Please rewrite the records below, swapping "series" for "line" wherever it appears and leaving everything else unchanged. Leave the pictures out of your answer.

§ Records supplied:
------------------------------------------------

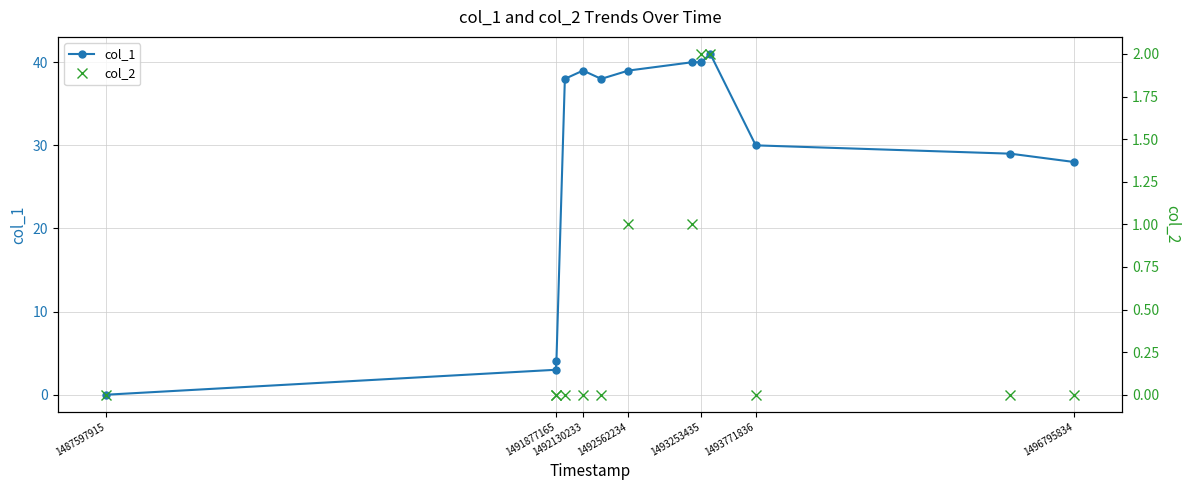

The col_1 series shows 4 at 1491877165. True or false?

True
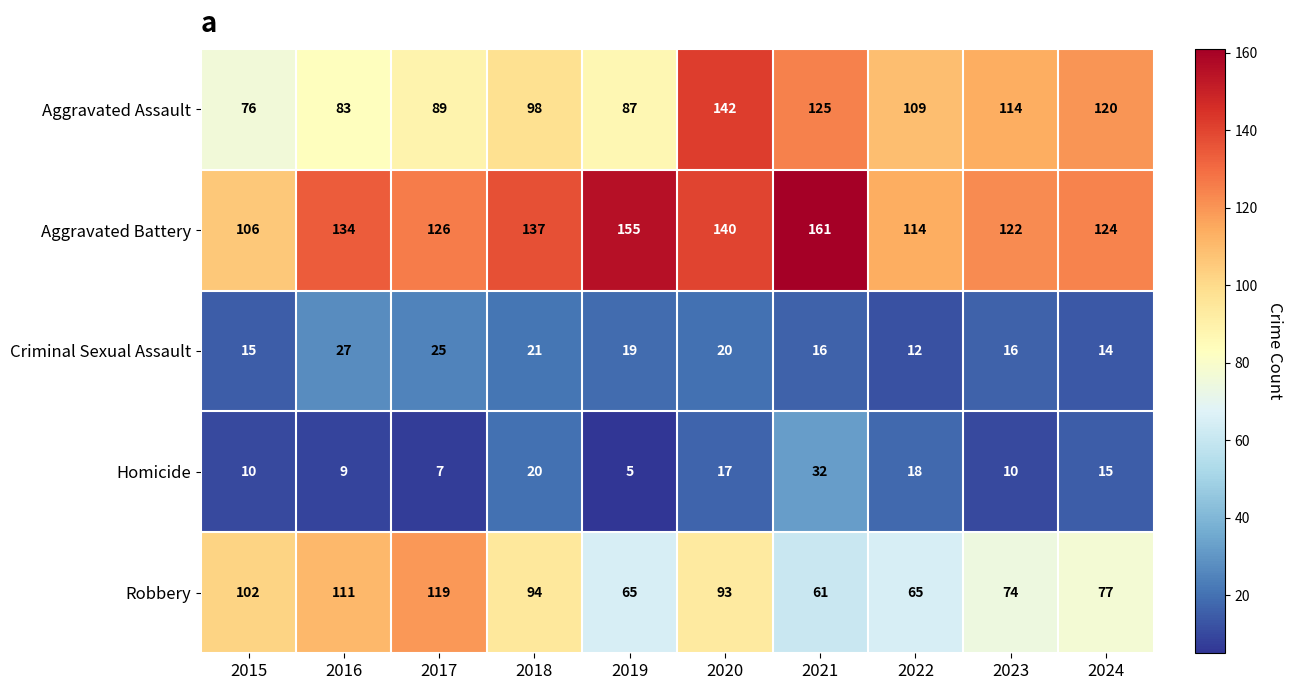

Which series has the widest spread of values?

Aggravated Assault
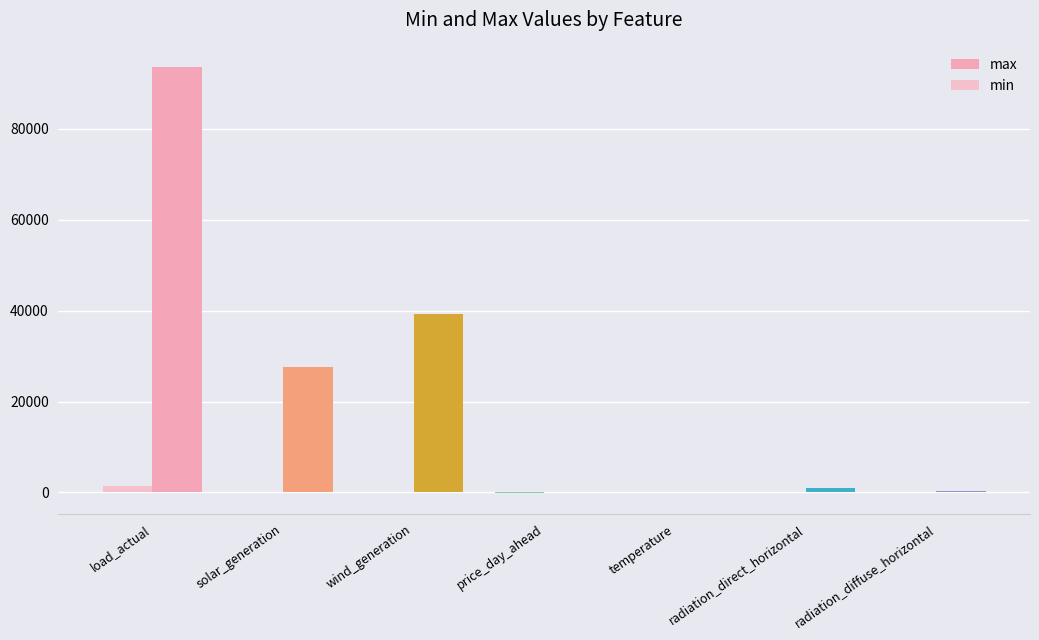

Which series has the widest spread of values?

max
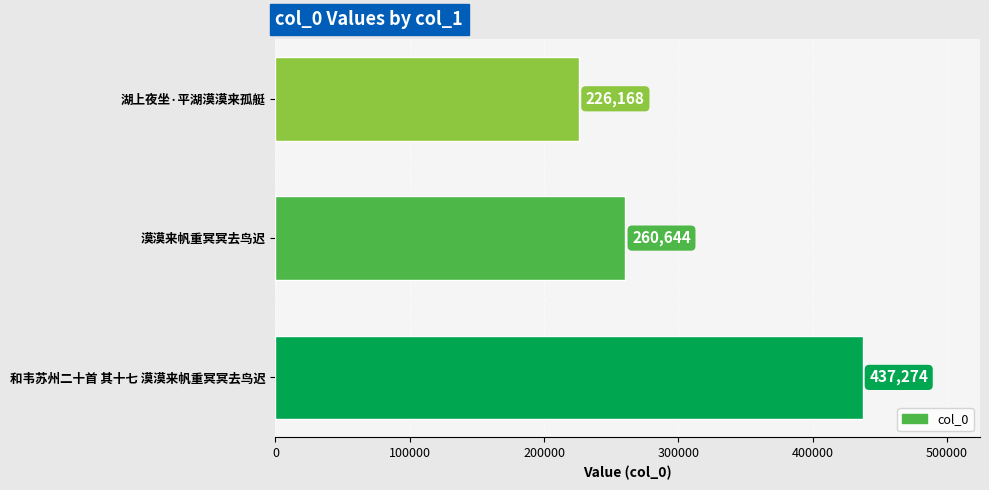

How many values are below 260644?

1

------------------------------------------------

§ Answer section:
The col_1 line shows 4 at 1491877165. True or false?

True

Which line has the widest spread of values?

Aggravated Assault

Which line has the widest spread of values?

max

How many values are below 260644?

1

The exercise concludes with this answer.